Nabil Ayouch dénonce la dérive autoritaire au Maroc à travers cinq portraits inégaux, mais puissants dans leur évocation de minorités qui aspirent à la liberté.

Razzia prod
Diffusion le 9 août à 22h50 sur France 3

 

À la manière de l’Iranien Farhadi avec lequel il concourait pour une Palme d’or au dernier festival de Cannes, le Marocain Nabil Ayouch a toujours interrogé les dérives de son pays (prostitution, magouilles politiques, autoritarisme, terrorisme, inégalités sociales) par le prisme de son art. Si son film cannois Haut et fort criait avec force et détermination l’aspiration de la jeunesse marocaine à la liberté, Razzia, coécrit avec son épouse Maryam Touzani (actrice du film), évoque lui, l’emprise progressive du conservatisme religieux et politique sur la sphère privée. À travers un film choral situé dans deux époques du passé, les années 80 et l’arabisation à marche forcée, et les années 2000, qui ont généralisé cet esprit de répression dans la sphère sociale.
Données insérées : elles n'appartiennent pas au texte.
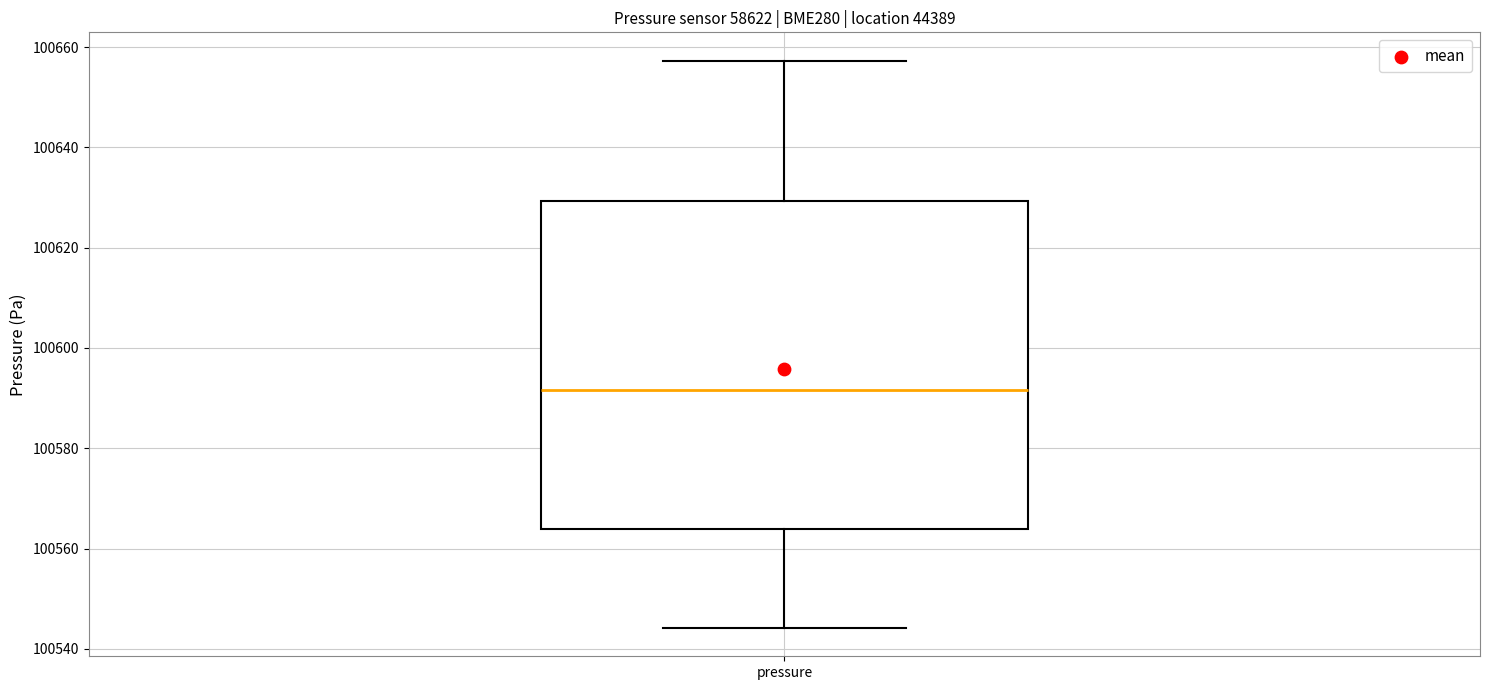

Read this box plot against the y-axis: the position of the median line, the range covered by the box, and the ends of both whiskers. The values are not printed on the chart, so give them approximately, as read against the axis.

median 100592, box 100564 to 100630, whiskers 100544 to 100658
Le récit suit la vie de cinq personnages, chacun en butte, dans son parcours personnel, à ces rétrécissements des droits et libertés au Maroc. Il y a cet instituteur chassé de sa classe dans les montagnes de l’Atlas au début des années 80. Son crime ? Avoir enseigné en berbère et non en arabe. Ou Salima, qui étouffe entre un mari et une société marocaine contrôlant ses moindres faits et gestes. Hakim, le jeune homo fan de Freddie Mercury renié par son père, Joe, restaurateur juif pourri par l’antisémitisme et enfin Inès, petite fille riche abandonnée à elle-même et coupée des réalités de son pays.

Chacun des personnages représente les minorités au Maroc et les souffrances intimes qu’elles y subissent par ce statut minoritaire qui ne s’accorde évidemment pas avec le conservatisme religieux rampant et brutal. Avec ce film un brin artificiel (les histoires s’emboîtent un peu au forceps), Ayouch, plus sombre, mais toujours épris de poésie, continue de dire sa colère face aux maux du Maroc, mais aussi son amour. Car, comme le dit un des personnages: “Rien n’est plus beau que le ciel de Casablanca”… qui s’embrase ici, dans un désir fou de reconquête de liberté.